Colón ha escrito en El Cementerio de los Elefantes páginas de oro en la historia de la entidad deportiva. La leyenda del mítico estadio creció con el paso de los años cuando los grandes equipos se marchaban del campo sin lograr la victoria a pesar de que partían como favoritos. “Una de las hazañas que más se recuerdan es el partido ante el Santos de Pelé. Era un partido amistoso. Colón jugó ese partido al día siguiente de haberse enfrentado al Platense en partido oficial. Ganó Colón, y claro…al día siguiente la noticia estaba en todos los periódicos. Ahí creció el mito del Cementerio” nos cuenta Mauricio. Otro periodista de El Litoral, Ángel José Gutiérrez, fue el autor del sobrenombre con el que se conoce al estadio de Colón. Las epopeyas del periodista aún son recordadas en Santa Fe.

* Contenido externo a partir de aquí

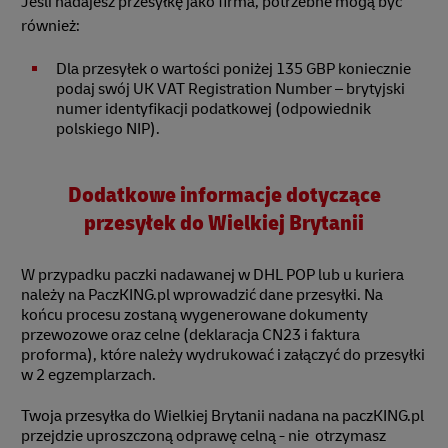
Jeśli nadajesz przesyłkę jako firma, potrzebne mogą być
również:
Dla przesyłek o wartości poniżej 135 GBP koniecznie
podaj swój UK VAT Registration Number – brytyjski
numer identyfikacji podatkowej (odpowiednik
polskiego NIP).
Dodatkowe informacje dotyczące
przesyłek do Wielkiej Brytanii
W przypadku paczki nadawanej w DHL POP lub u kuriera
należy na PaczKING.pl wprowadzić dane przesyłki. Na
końcu procesu zostaną wygenerowane dokumenty
przewozowe oraz celne (deklaracja CN23 i faktura
proforma), które należy wydrukować i załączyć do przesyłki
w 2 egzemplarzach.
Twoja przesyłka do Wielkiej Brytanii nadana na paczKING.pl
przejdzie uproszczoną odprawę celną - nie otrzymasz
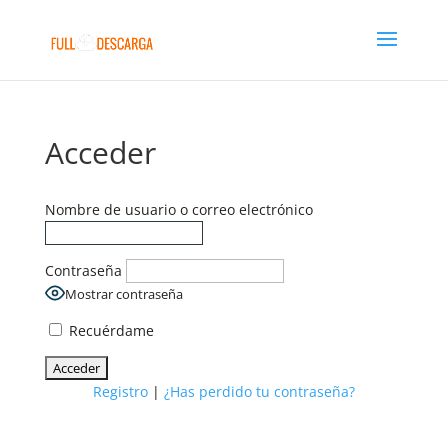
Acceder
Nombre de usuario o correo electrónico
Contraseña
Mostrar contraseña
Recuérdame
Registro
|
¿Has perdido tu contraseña?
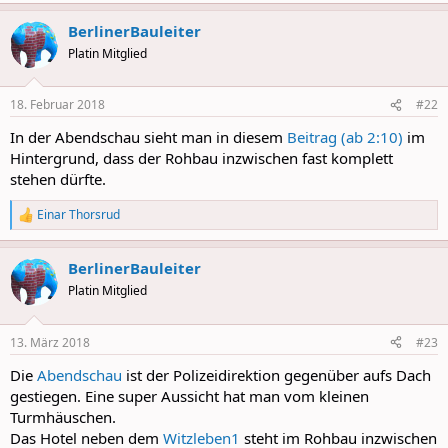
a
BerlinerBauleiter
c
t
Platin Mitglied
i
o
n
18. Februar 2018
#22
s
:
In der Abendschau sieht man in diesem
Beitrag (ab 2:10)
im
Hintergrund, dass der Rohbau inzwischen fast komplett
stehen dürfte.
Einar Thorsrud
R
e
a
BerlinerBauleiter
c
t
Platin Mitglied
i
o
n
13. März 2018
#23
s
:
Die
Abendschau
ist der Polizeidirektion gegenüber aufs Dach
gestiegen. Eine super Aussicht hat man vom kleinen
Turmhäuschen.
Das Hotel neben dem
Witzleben1
steht im Rohbau inzwischen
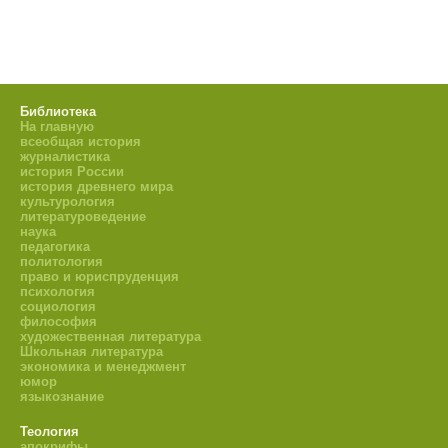
Библиотека
На главную
всеобщая история
журналистика
история России
история древнего мира
культурология
литературоведение
наука
педагогика
политология
право и юриспруденция
психология
социология
философия
художественная литература
Школьная литература
экономика и менеджмент
юмор
языкознание
Теология
апокрифы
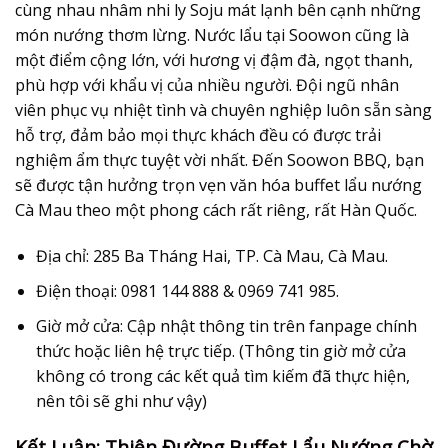
cùng nhau nhâm nhi ly Soju mát lạnh bên cạnh những
món nướng thơm lừng. Nước lẩu tại Soowon cũng là
một điểm cộng lớn, với hương vị đậm đà, ngọt thanh,
phù hợp với khẩu vị của nhiều người. Đội ngũ nhân
viên phục vụ nhiệt tình và chuyên nghiệp luôn sẵn sàng
hỗ trợ, đảm bảo mọi thực khách đều có được trải
nghiệm ẩm thực tuyệt vời nhất. Đến Soowon BBQ, bạn
sẽ được tận hưởng trọn vẹn văn hóa buffet lẩu nướng
Cà Mau theo một phong cách rất riêng, rất Hàn Quốc.
Địa chỉ:
285 Ba Tháng Hai, TP. Cà Mau, Cà Mau.
Điện thoại:
0981 144 888 & 0969 741 985.
Giờ mở cửa:
Cập nhật thông tin trên fanpage chính
thức hoặc liên hệ trực tiếp. (Thông tin giờ mở cửa
không có trong các kết quả tìm kiếm đã thực hiện,
nên tôi sẽ ghi như vậy)
Kết Luận: Thiên Đường Buffet Lẩu Nướng Chờ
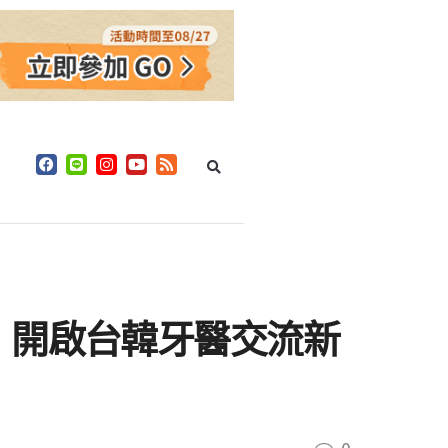
：開啟台韓牙醫交流新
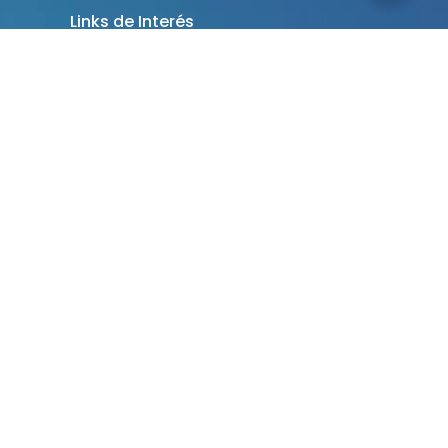
Links de Interés
ANEAES - Acreditaciones
Códigos de Ética
Resoluciones CONES
MEC
Registro Nacional de Ofertas Académicas
Presenciales que Aplican Herramientas Digitales
Reglamentaciones del Registro Nacional de
Ofertas Académicas
Revista Científica
Revista Salud
Revista Jurídica UNIDA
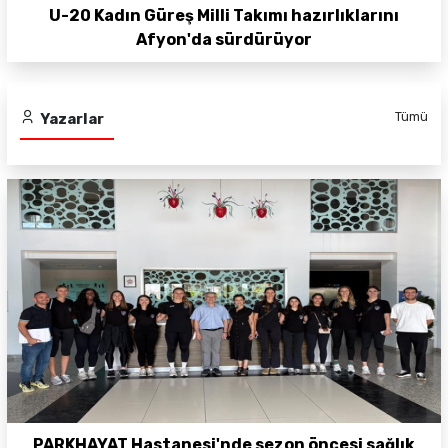
U-20 Kadın Güreş Milli Takımı hazırlıklarını
Afyon'da sürdürüyor
Tümü
Yazarlar
PARKHAYAT Hastanesi'nde sezon öncesi sağlık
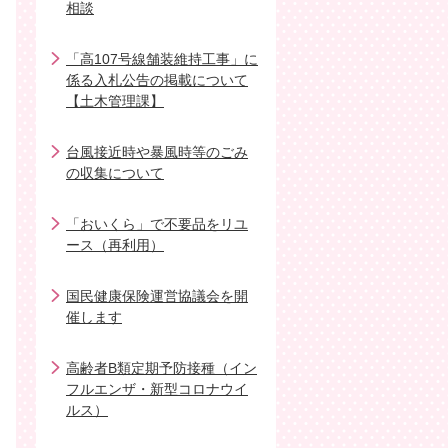
相談
「高107号線舗装維持工事」に
係る入札公告の掲載について
【土木管理課】
台風接近時や暴風時等のごみ
の収集について
「おいくら」で不要品をリユ
ース（再利用）
国民健康保険運営協議会を開
催します
高齢者B類定期予防接種（イン
フルエンザ・新型コロナウイ
ルス）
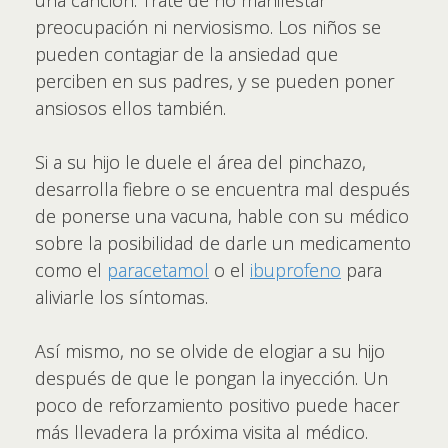
una canción. Trate de no manifestar
preocupación ni nerviosismo. Los niños se
pueden contagiar de la ansiedad que
perciben en sus padres, y se pueden poner
ansiosos ellos también.
Si a su hijo le duele el área del pinchazo,
desarrolla fiebre o se encuentra mal después
de ponerse una vacuna, hable con su médico
sobre la posibilidad de darle un medicamento
como el
paracetamol
o el
ibuprofeno
para
aliviarle los síntomas.
Así mismo, no se olvide de elogiar a su hijo
después de que le pongan la inyección. Un
poco de reforzamiento positivo puede hacer
más llevadera la próxima visita al médico.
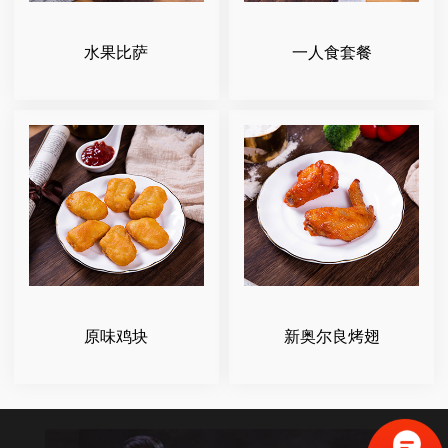
水果比萨
一人食套餐
原味鸡块
新奥尔良烤翅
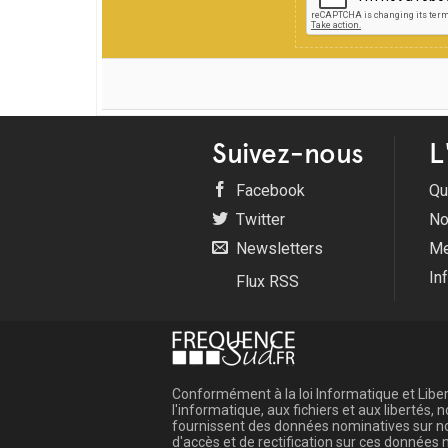
Suivez-nous
L
Facebook
Qu
Twitter
No
Newsletters
Me
In
Flux RSS
Conformément à la loi Informatique et Libert
l'informatique, aux fichiers et aux libertés
fournissent des données nominatives sur not
d'accès et de rectification sur ces donnée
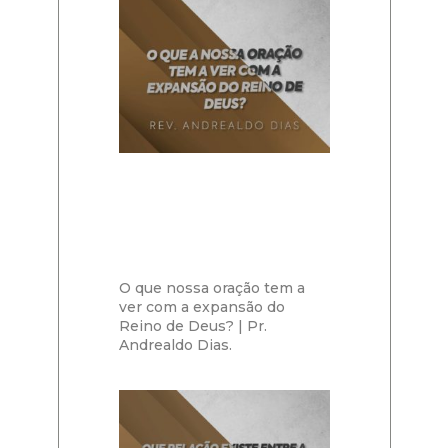
O que nossa oração tem a
ver com a expansão do
Reino de Deus? | Pr.
Andrealdo Dias.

El Cementerio de Elefantes inundado en 2003 (Foto: infobae)

El Cementerio de Elefantes inundado en 2003.
Foto: infobae

En 2003 un fuerte temporal asoló la ciudad de Santa Fe e inundó el Brigadier. A pesar de quedar cubierto de agua prácticamente en su totalidad, el estadio apenas se vio afectado de gravedad y pudo ser restaurado en poco tiempo. “Supongo que nada ni nadie puede derrumbar el Cementerio” cuenta orgulloso Adriel.

Colón ha conseguido dejar atrás su calvario para resurgir -aún sigue resurgiendo- y recuperar el lugar que le corresponde en el fútbol argentino. La hinchada sabalera no vivía un descenso desde hacía más de veinte años. Este pequeño paso por la B Nacional ha servido para reforzar al club si cabe aún más. En Santa Fe ya miran hacia el futuro, han recuperado las ganas de rivalizar con Unión y de plantar cara a los grandes. Y hacen bien. Este es su sitio. Colón no nació para la B.